Посылал Гурейку на самые тяжелые и черные работы, но тот не только не роптал, а лишь весело посвистывал, чему немало удивлял приказчика. Иногда глянет на Гурейку, хмыкнет. И чем он их сиятельству не потрафил? На все руки от скуки, придраться не к чему…
И вдруг такой неожиданный выпад. Недаром говорят: в черном омуте черти водятся. Сучий сын! Что побудило Гурейку вызволить из подвала сына Грача? Что ему в голову втемяшилось? Теперь ищи-свищи.

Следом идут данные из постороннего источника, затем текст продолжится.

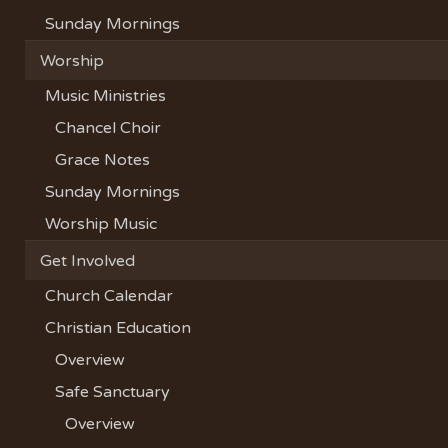
Sunday Mornings
Worship
Music Ministries
Chancel Choir
Grace Notes
Sunday Mornings
Worship Music
Get Involved
Church Calendar
Christian Education
Overview
Safe Sanctuary
Overview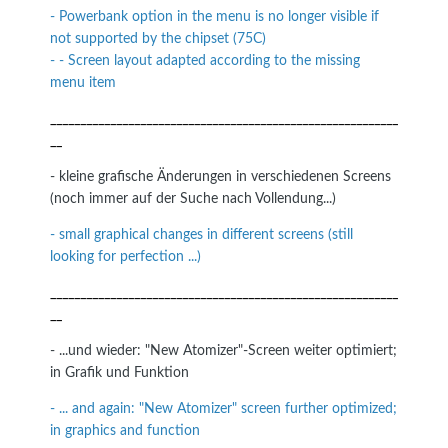
- Powerbank option in the menu is no longer visible if
not supported by the chipset (75C)
- - Screen layout adapted according to the missing
menu item
__________________________________________________________
__
- kleine grafische Änderungen in verschiedenen Screens
(noch immer auf der Suche nach Vollendung...)
- small graphical changes in different screens (still
looking for perfection ...)
__________________________________________________________
__
- ...und wieder: "New Atomizer"-Screen weiter optimiert;
in Grafik und Funktion
- ... and again: "New Atomizer" screen further optimized;
in graphics and function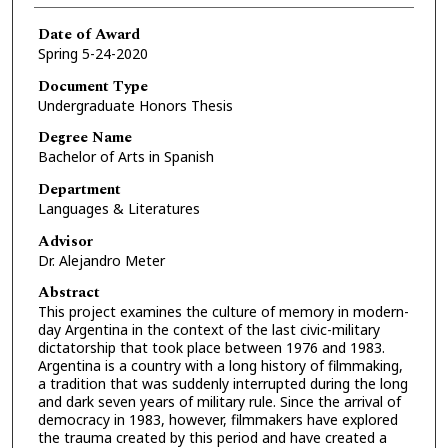
Date of Award
Spring 5-24-2020
Document Type
Undergraduate Honors Thesis
Degree Name
Bachelor of Arts in Spanish
Department
Languages & Literatures
Advisor
Dr. Alejandro Meter
Abstract
This project examines the culture of memory in modern-
day Argentina in the context of the last civic-military
dictatorship that took place between 1976 and 1983.
Argentina is a country with a long history of filmmaking,
a tradition that was suddenly interrupted during the long
and dark seven years of military rule. Since the arrival of
democracy in 1983, however, filmmakers have explored
the trauma created by this period and have created a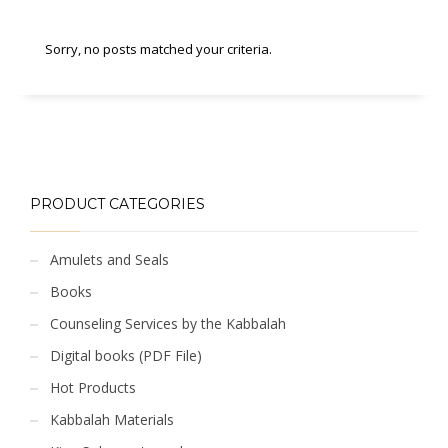
Sorry, no posts matched your criteria.
PRODUCT CATEGORIES
Amulets and Seals
Books
Counseling Services by the Kabbalah
Digital books (PDF File)
Hot Products
Kabbalah Materials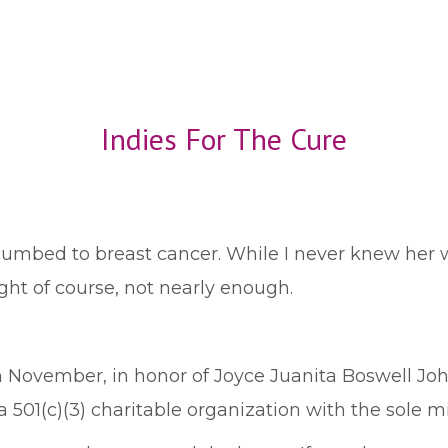
Indies For The Cure
bed to breast cancer. While I never knew her wel
ight of course, not nearly enough.
November, in honor of Joyce Juanita Boswell Johns
 a 501(c)(3) charitable organization with the sole m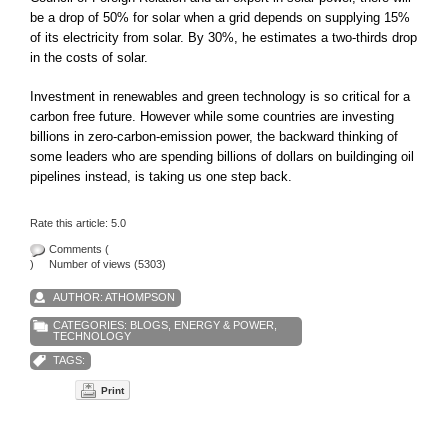
be a drop of 50% for solar when a grid depends on supplying 15%
of its electricity from solar. By 30%, he estimates a two-thirds drop
in the costs of solar.
Investment in renewables and green technology is so critical for a
carbon free future. However while some countries are investing
billions in zero-carbon-emission power, the backward thinking of
some leaders who are spending billions of dollars on buildinging oil
pipelines instead, is taking us one step back.
Rate this article:
5.0
Comments (
)
Number of views (5303)
AUTHOR: ATHOMPSON
CATEGORIES:
BLOGS
,
ENERGY & POWER
,
TECHNOLOGY
TAGS:
Print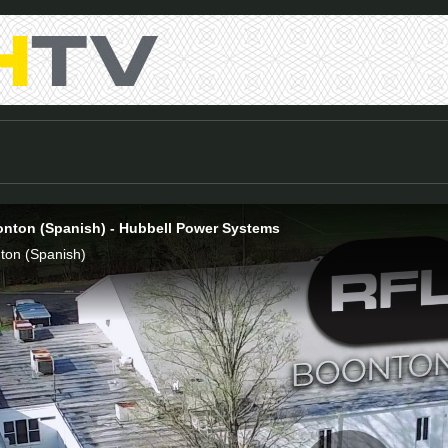
onton (Spanish) - Hubbell Power Systems
ton (Spanish)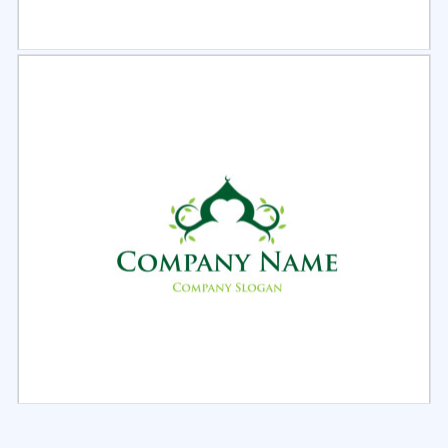
Select
Preview
Select
Preview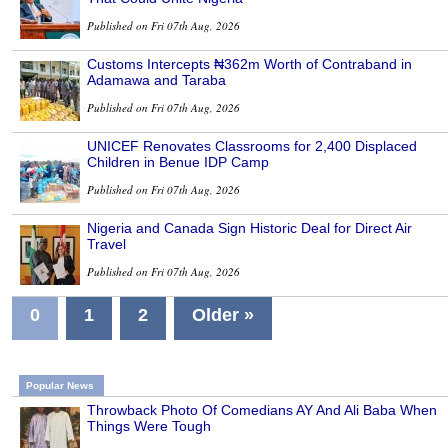
Published on Fri 07th Aug, 2026
Customs Intercepts ₦362m Worth of Contraband in
Adamawa and Taraba
Published on Fri 07th Aug, 2026
UNICEF Renovates Classrooms for 2,400 Displaced
Children in Benue IDP Camp
Published on Fri 07th Aug, 2026
Nigeria and Canada Sign Historic Deal for Direct Air
Travel
Published on Fri 07th Aug, 2026
0
1
2
Older »
Popular News
Throwback Photo Of Comedians AY And Ali Baba When
Things Were Tough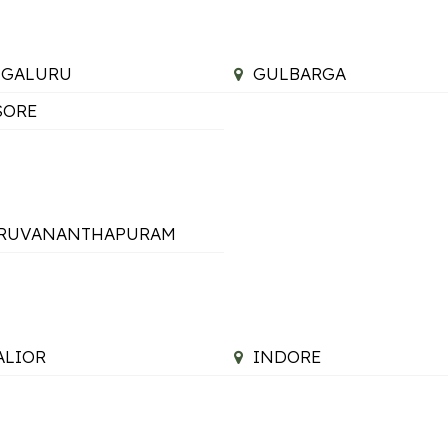
NGALURU
GULBARGA
SORE
IRUVANANTHAPURAM
LIOR
INDORE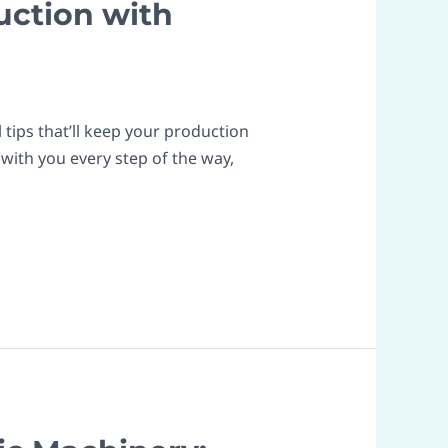
uction with
tips that’ll keep your production
with you every step of the way,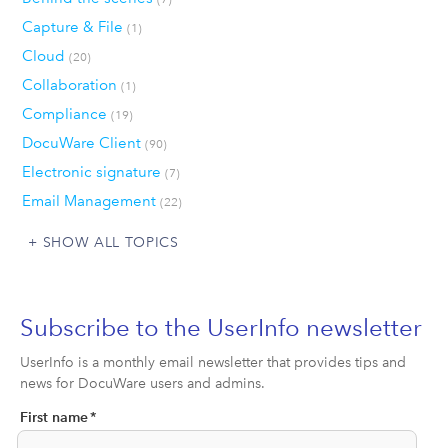
Capture & File
(1)
Cloud
(20)
Collaboration
(1)
Compliance
(19)
DocuWare Client
(90)
Electronic signature
(7)
Email Management
(22)
SHOW ALL TOPICS
Subscribe to the UserInfo newsletter
UserInfo is a monthly email newsletter that provides tips and
news for DocuWare users and admins.
First name
*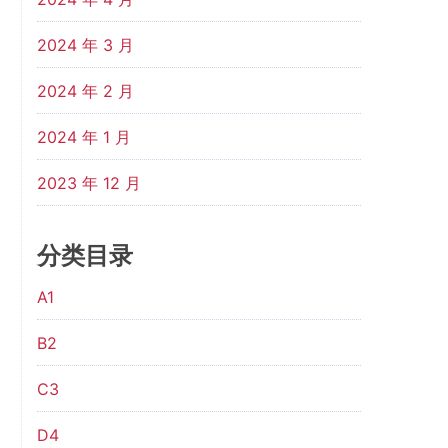
2024 年 3 月
2024 年 2 月
2024 年 1 月
2023 年 12 月
分类目录
A1
B2
C3
D4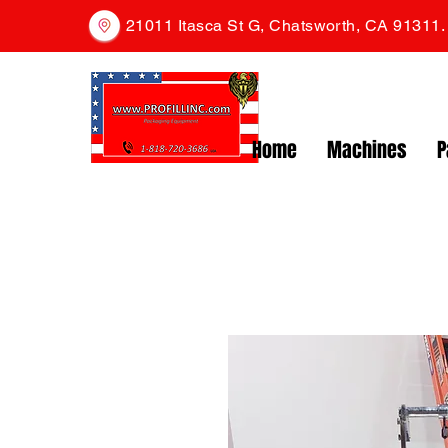
21011 Itasca St G, Chatsworth, CA 91311
Home
Machines
P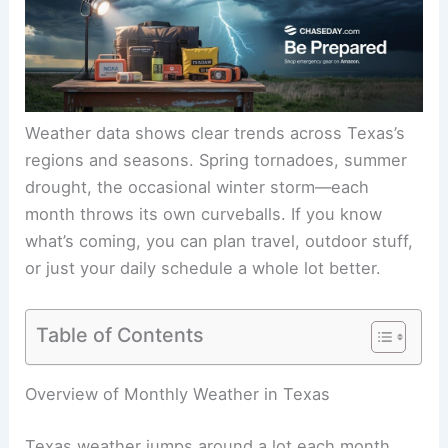
Weather data shows clear trends across Texas’s
regions and seasons. Spring tornadoes, summer
drought, the occasional winter storm—each
month throws its own curveballs. If you know
what’s coming, you can plan travel, outdoor stuff,
or just your daily schedule a whole lot better.
Table of Contents
Overview of Monthly Weather in Texas
Texas weather jumps around a lot each month,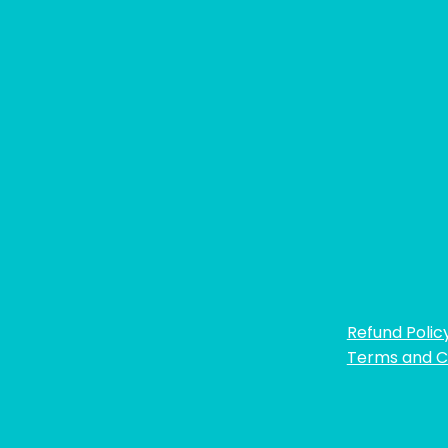
Refund Polic
Terms and C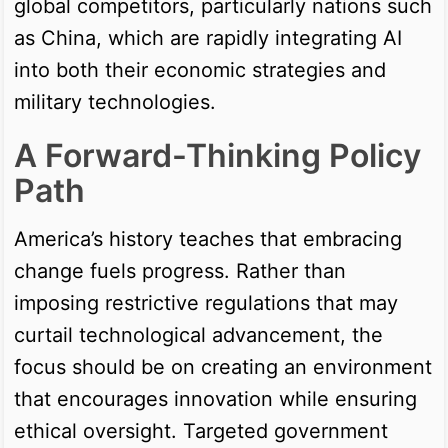
global competitors, particularly nations such
as China, which are rapidly integrating AI
into both their economic strategies and
military technologies.
A Forward-Thinking Policy
Path
America’s history teaches that embracing
change fuels progress. Rather than
imposing restrictive regulations that may
curtail technological advancement, the
focus should be on creating an environment
that encourages innovation while ensuring
ethical oversight. Targeted government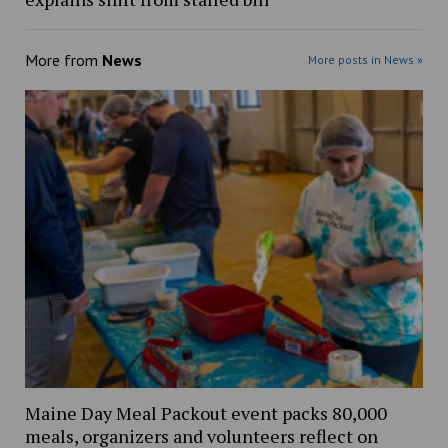
More from
News
More posts in News »
Maine Day Meal Packout event packs 80,000
meals, organizers and volunteers reflect on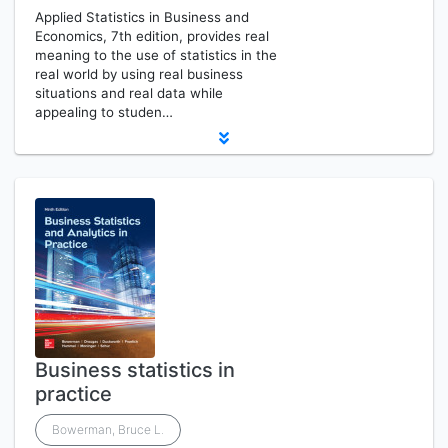
Applied Statistics in Business and
Economics, 7th edition, provides real
meaning to the use of statistics in the
real world by using real business
situations and real data while
appealing to studen…
Business statistics in
practice
Bowerman, Bruce L.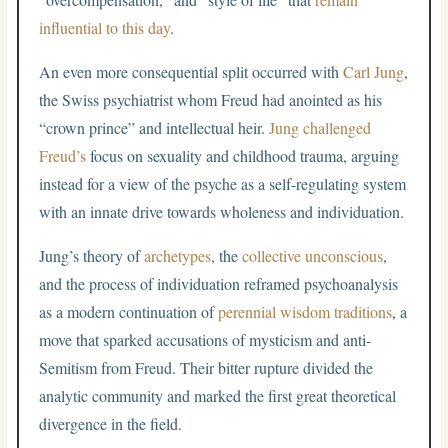
influential to this day
.
An even more consequential split occurred with
Carl Jung
,
the Swiss psychiatrist whom Freud had anointed as his
“crown prince” and intellectual heir.
Jung challenged
Freud’s
focus on sexuality and childhood trauma, arguing
instead for a view of the psyche as a self-regulating system
with an innate drive towards wholeness and individuation.
Jung’s theory of
archetypes
, the
collective unconscious
,
and the process of individuation reframed psychoanalysis
as a modern continuation of
perennial wisdom traditions
, a
move that sparked accusations of mysticism and anti-
Semitism from Freud. Their bitter rupture divided the
analytic community and marked the first great theoretical
divergence in the field.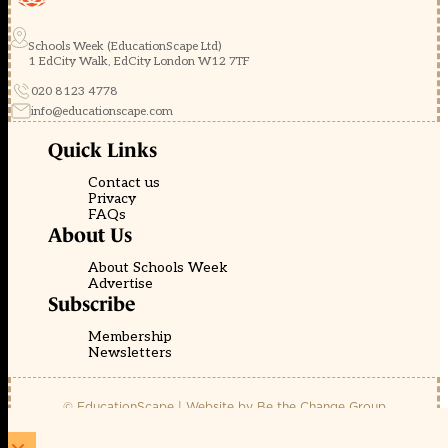
Schools Week (EducationScape Ltd)
1 EdCity Walk, EdCity London W12 7TF
020 8123 4778
info@educationscape.com
Quick Links
Contact us
Privacy
FAQs
About Us
About Schools Week
Advertise
Subscribe
Membership
Newsletters
© EducationScape | Website by
Be the Change Group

Жаль, страшно жаль, что не удалось изувечить Стеньку. Уж так хотелось ему косточки пересчитать. Неужели Стенька останется не отомщенным? Сволочной сын. И отец ходит, как ни в чем не бывало. Но того не будет.
Позвал ближнего слугу и произнес:
— Огородника-то нашего в покое оставим, Порфишка?
— Нет резону, хозяин. Коль такого непутевого сына взрастил, значит, и его вина. Буде ему в почете ходить.
— Буде… Но что придумать?
— А и придумывать нечего. Чем славится Грач? Огородом. Вот его и окропим.
— Не понял, Порфишка.
— Ночью полить гряды карасином — и вся недолга.
— Дело придумал, но карасину целу бочку надо. Многонько, Порфишка.
— Не жалей, хозяин… Вон зубы-то…
— И не поминай. Аглицкий дантист такую цену заломил, что волосы дыбом.